AFCA has told the Senate economics committee that alleged losses from Dixon Advisory clients are an estimated $458 million while outlining the concerns it is observing in determinations.
The Australian Financial Complaints Authority (AFCA) has told the Senate estimates that alleged losses from Dixon Advisory clients are an estimated $458 million.
The total number of complaints received regarding the matter is 2,510, up from 1,948 in mid-February.
The organisation said it had seen a particularly high volume received in the two weeks leading to 8 April which was the date that ASIC had ordered Dixon to remain a member of AFCA.
AFCA has since announced it is looking to expel Dixon from AFCA membership now that date has passed.
Speaking at the Senate economics committee, AFCA chief operating officer Justin Untersteiner, was asked by Senator Andrew Bragg how much losses totalled.
“If we look at open complaints – purely those claims that have been lodged by consumers and are yet to be vetted by AFCA, some may be lower than this, there is also a cap of $150,000 that hasn’t been taken into account – we have complaints that were lodged at the introduction of the legislation of $312 million. Further claims beyond that date total $146 million.
“In the closed category, we have awarded $5.7 million in losses.”
“Typically complaints relate to the advice, conflicts of interest and the appropriateness of the advice. But we have only assessed a small number out of many and some may relate to the managed investment scheme in which case we would close that matter.”
AFCA chief executive, David Locke, said only 47 matters have been determined so far, which he described as a “drop in the ocean” given the high volume.

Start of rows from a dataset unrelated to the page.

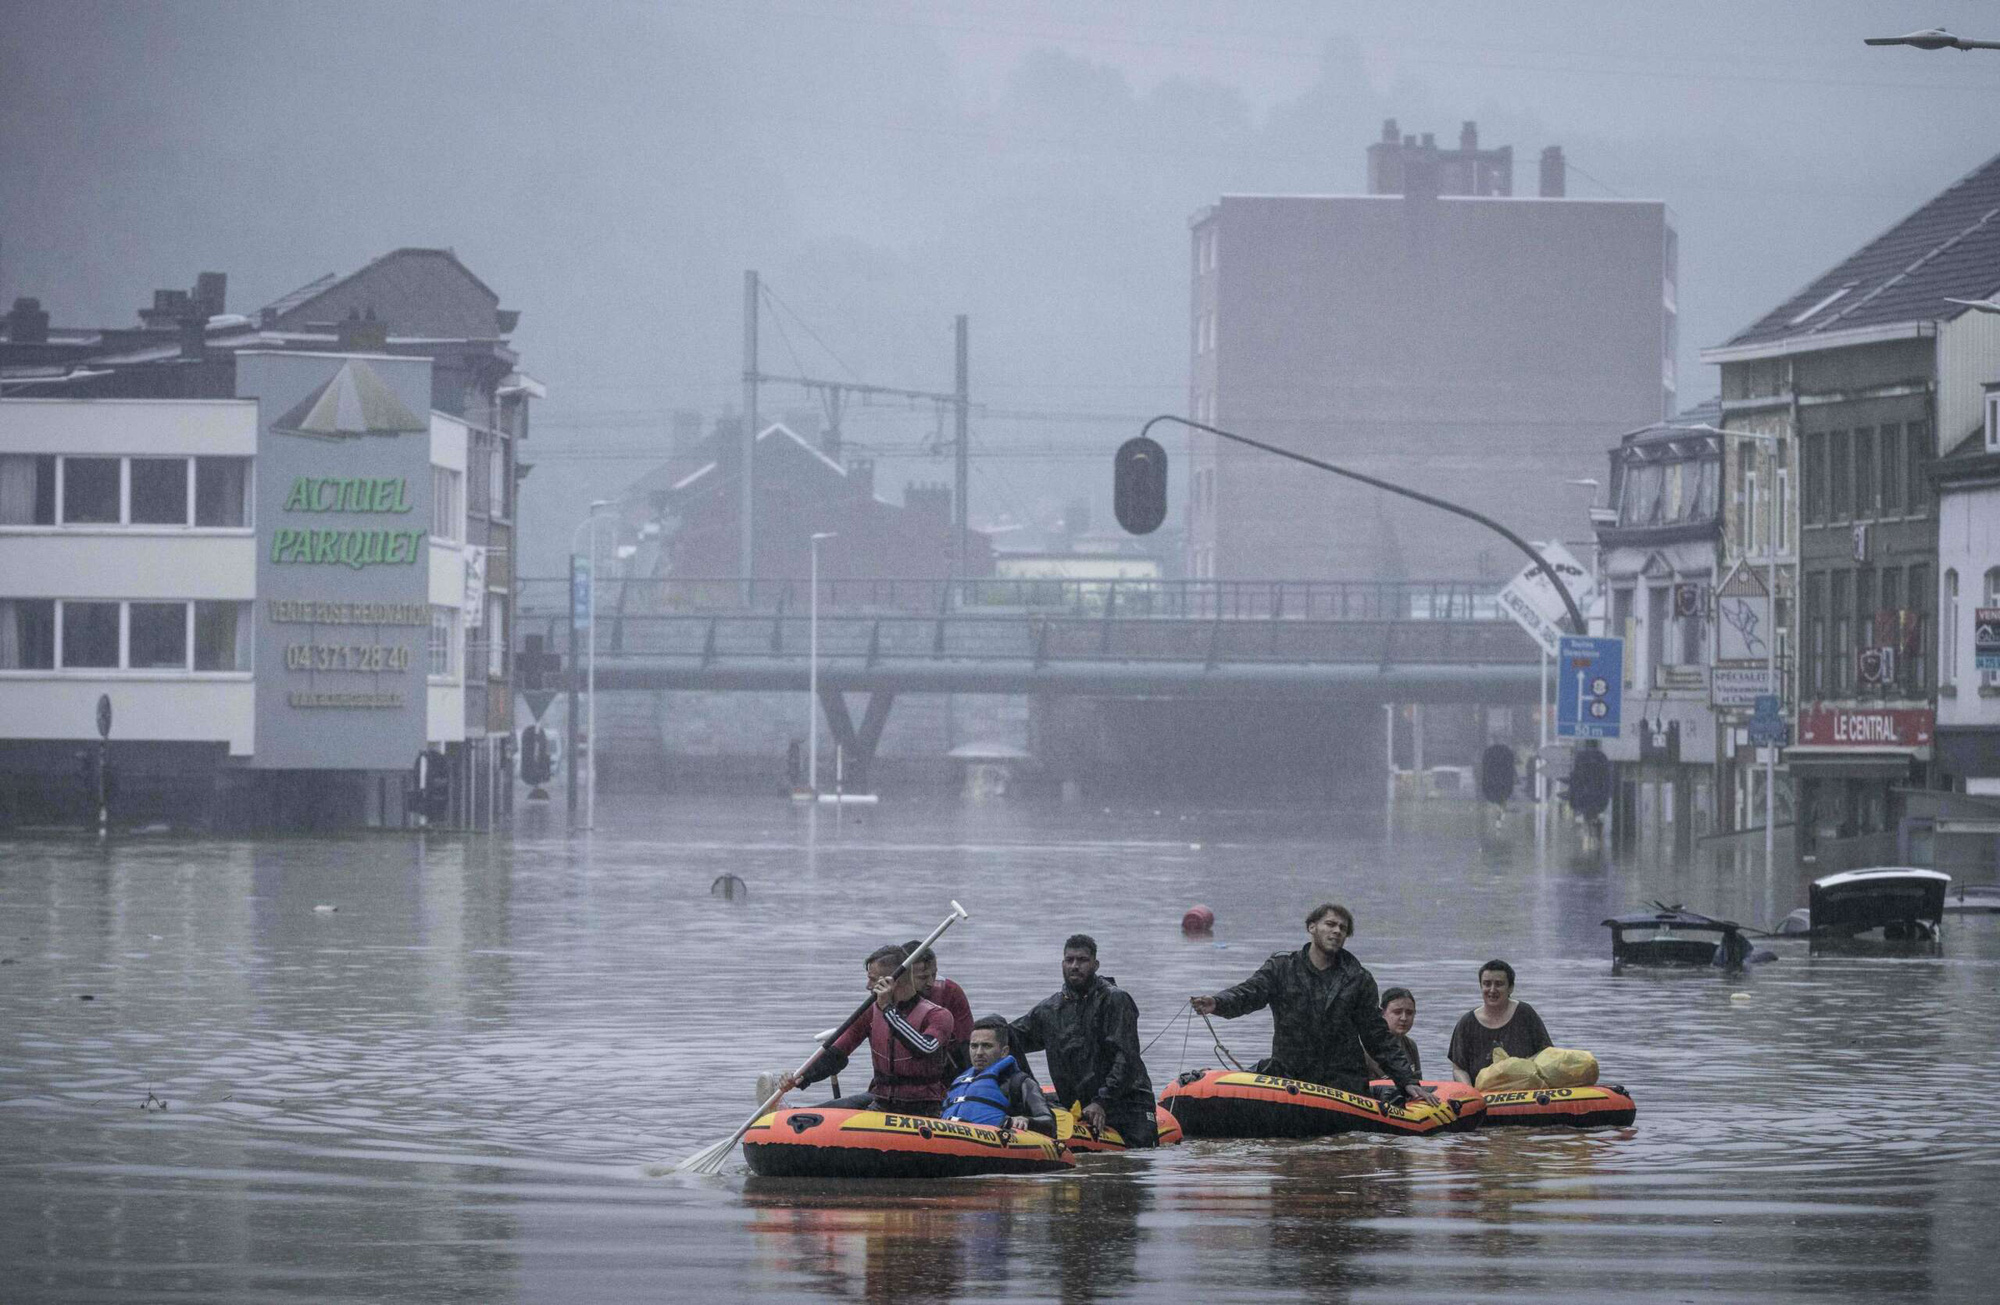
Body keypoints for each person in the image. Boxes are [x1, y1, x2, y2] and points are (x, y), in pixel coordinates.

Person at [1192, 904, 1438, 1105]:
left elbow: (1377, 1036)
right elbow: (1248, 993)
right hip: (1290, 1076)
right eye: (1330, 924)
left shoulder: (1359, 979)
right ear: (1312, 927)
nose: (1337, 931)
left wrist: (1407, 1080)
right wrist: (1216, 1002)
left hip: (1342, 1083)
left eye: (1343, 928)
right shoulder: (1281, 968)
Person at [1011, 934, 1159, 1146]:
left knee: (1138, 1159)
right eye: (1069, 960)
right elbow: (1007, 1040)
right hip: (1078, 1106)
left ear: (1095, 964)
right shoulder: (1049, 1010)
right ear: (1062, 963)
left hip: (1128, 1104)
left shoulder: (1115, 1000)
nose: (1074, 966)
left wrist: (1101, 1102)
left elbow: (1126, 1058)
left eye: (1082, 960)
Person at [780, 944, 956, 1115]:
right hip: (881, 1104)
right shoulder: (871, 1012)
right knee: (834, 1110)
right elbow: (837, 1053)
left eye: (873, 979)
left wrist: (888, 1009)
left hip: (922, 1111)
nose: (868, 986)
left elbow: (924, 1048)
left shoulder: (939, 1016)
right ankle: (788, 1116)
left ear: (892, 981)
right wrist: (801, 1077)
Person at [940, 1015, 1058, 1137]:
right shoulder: (959, 1082)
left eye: (987, 1046)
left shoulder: (1019, 1082)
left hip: (996, 1144)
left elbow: (1049, 1123)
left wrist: (1027, 1120)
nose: (979, 1053)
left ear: (1004, 1051)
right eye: (974, 1046)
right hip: (950, 1140)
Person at [1446, 959, 1553, 1086]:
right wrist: (1470, 1092)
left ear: (1511, 988)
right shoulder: (1466, 1023)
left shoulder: (1525, 1014)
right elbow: (1459, 1069)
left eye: (1499, 984)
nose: (1492, 990)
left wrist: (1518, 1067)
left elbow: (1547, 1052)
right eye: (1487, 984)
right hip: (1483, 1094)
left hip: (1526, 1090)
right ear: (1481, 986)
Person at [904, 938, 974, 1068]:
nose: (931, 982)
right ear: (903, 976)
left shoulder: (950, 992)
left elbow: (966, 1044)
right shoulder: (883, 1001)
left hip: (944, 1072)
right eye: (923, 977)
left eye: (934, 974)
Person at [1363, 987, 1422, 1082]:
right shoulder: (1365, 1048)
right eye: (1397, 1012)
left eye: (1409, 1013)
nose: (1404, 1018)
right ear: (1382, 1013)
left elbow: (1420, 1082)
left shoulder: (1411, 1046)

Of those cases that had been determined, Dr Jean Smith, deputy chief ombudsman,
“The primary allegation relate to best interest duty and the duties of advisers in the provision of advice to the clients of Dixon. They all relate to advice to invest in either of the two managed investment schemes, whether the advice was appropriate, whether there was adequate disclosure of conflicts of interest in relation to the ownership of the company and if that would have had a bearing on how clients made a decision to invest in those schemes or not.
“We are only looking at whether there has been an issue with the advice relationship and whether or not the adviser in those circumstances, together with the financial firm, have met all of their obligations.”